== Available data ==
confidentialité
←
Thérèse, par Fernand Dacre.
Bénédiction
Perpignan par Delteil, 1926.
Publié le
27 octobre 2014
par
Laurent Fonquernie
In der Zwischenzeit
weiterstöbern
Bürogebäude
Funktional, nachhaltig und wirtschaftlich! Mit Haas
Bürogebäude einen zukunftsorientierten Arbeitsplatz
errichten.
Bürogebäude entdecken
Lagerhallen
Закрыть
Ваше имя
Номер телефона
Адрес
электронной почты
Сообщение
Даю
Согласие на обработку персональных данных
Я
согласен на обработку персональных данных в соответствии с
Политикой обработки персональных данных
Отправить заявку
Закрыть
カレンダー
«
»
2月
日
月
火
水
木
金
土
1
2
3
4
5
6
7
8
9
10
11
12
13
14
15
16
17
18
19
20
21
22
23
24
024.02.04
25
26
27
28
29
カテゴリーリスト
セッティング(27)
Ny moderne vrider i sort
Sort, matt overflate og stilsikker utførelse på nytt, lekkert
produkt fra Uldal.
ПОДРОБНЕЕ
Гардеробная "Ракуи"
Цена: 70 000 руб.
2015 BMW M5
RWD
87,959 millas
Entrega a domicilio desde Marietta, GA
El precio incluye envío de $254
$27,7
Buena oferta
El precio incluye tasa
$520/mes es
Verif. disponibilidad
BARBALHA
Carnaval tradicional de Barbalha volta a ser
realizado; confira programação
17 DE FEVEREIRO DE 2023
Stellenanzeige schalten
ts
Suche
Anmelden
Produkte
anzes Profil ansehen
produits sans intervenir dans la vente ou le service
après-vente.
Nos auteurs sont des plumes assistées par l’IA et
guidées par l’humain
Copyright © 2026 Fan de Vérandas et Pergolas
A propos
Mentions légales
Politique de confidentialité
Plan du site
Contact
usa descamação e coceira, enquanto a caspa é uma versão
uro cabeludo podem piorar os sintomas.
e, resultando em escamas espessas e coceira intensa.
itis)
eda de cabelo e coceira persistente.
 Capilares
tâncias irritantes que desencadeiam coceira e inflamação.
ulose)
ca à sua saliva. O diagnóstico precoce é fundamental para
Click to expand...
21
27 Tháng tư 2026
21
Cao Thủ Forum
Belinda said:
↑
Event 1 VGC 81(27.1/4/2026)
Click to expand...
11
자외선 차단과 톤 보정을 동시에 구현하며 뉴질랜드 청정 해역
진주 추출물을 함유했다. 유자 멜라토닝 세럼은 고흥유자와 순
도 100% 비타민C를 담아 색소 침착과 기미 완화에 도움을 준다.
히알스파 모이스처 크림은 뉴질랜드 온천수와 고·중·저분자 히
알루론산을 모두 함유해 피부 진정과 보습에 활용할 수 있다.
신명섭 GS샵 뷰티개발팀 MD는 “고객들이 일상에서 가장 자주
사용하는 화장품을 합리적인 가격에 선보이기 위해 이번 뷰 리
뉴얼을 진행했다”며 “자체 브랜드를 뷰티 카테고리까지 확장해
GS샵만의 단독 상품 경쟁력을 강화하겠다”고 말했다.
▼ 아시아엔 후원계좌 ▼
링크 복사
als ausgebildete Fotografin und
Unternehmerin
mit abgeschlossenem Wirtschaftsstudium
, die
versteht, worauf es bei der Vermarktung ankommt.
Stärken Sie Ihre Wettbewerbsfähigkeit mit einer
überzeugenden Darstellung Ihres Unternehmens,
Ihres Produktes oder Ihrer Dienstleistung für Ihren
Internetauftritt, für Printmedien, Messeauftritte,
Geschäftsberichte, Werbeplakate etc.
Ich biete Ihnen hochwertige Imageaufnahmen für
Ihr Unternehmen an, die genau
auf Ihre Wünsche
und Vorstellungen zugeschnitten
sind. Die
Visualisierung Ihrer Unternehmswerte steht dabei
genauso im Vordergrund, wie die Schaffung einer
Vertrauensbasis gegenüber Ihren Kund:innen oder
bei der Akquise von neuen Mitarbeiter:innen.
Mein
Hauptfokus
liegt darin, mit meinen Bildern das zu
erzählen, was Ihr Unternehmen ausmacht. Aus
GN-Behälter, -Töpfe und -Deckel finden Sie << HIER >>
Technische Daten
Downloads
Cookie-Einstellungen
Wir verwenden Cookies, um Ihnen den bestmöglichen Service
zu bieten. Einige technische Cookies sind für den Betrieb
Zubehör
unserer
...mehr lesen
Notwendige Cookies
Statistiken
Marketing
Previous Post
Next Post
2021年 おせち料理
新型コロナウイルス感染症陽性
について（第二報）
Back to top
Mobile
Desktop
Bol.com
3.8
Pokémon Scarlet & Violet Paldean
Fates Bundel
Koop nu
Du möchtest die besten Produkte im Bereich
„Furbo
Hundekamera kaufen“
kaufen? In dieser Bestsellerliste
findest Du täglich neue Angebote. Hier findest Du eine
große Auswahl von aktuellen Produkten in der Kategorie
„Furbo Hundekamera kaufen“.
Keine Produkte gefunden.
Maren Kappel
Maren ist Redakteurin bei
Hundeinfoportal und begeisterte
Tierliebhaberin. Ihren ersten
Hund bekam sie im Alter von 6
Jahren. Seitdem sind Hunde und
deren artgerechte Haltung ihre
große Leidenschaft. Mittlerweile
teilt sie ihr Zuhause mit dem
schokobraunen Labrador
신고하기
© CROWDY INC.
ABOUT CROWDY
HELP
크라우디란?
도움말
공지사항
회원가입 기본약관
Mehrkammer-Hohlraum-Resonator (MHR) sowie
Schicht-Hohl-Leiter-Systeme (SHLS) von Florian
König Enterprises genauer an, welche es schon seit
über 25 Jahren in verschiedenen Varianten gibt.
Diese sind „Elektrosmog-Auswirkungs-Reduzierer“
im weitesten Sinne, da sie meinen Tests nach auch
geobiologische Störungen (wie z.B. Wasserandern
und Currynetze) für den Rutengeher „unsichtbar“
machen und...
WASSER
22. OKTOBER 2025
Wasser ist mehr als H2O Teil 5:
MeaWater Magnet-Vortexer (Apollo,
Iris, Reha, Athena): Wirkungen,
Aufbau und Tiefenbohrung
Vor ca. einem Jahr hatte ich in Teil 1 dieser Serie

== About this task ==
Your answer should consist of the lines from the line with "Bürogebäude einen zukunftsorientierten" to the line with "anzes Profil ansehen" above, repeated exactly, both ends included.

== Your response ==
Bürogebäude einen zukunftsorientierten Arbeitsplatz
errichten.
Bürogebäude entdecken
Lagerhallen
Закрыть
Ваше имя
Номер телефона
Адрес
электронной почты
Сообщение
Даю
Согласие на обработку персональных данных
Я
согласен на обработку персональных данных в соответствии с
Политикой обработки персональных данных
Отправить заявку
Закрыть
カレンダー
«
»
2月
日
月
火
水
木
金
土
1
2
3
4
5
6
7
8
9
10
11
12
13
14
15
16
17
18
19
20
21
22
23
24
024.02.04
25
26
27
28
29
カテゴリーリスト
セッティング(27)
Ny moderne vrider i sort
Sort, matt overflate og stilsikker utførelse på nytt, lekkert
produkt fra Uldal.
ПОДРОБНЕЕ
Гардеробная "Ракуи"
Цена: 70 000 руб.
2015 BMW M5
RWD
87,959 millas
Entrega a domicilio desde Marietta, GA
El precio incluye envío de $254
$27,7
Buena oferta
El precio incluye tasa
$520/mes es
Verif. disponibilidad
BARBALHA
Carnaval tradicional de Barbalha volta a ser
realizado; confira programação
17 DE FEVEREIRO DE 2023
Stellenanzeige schalten
ts
Suche
Anmelden
Produkte
anzes Profil ansehen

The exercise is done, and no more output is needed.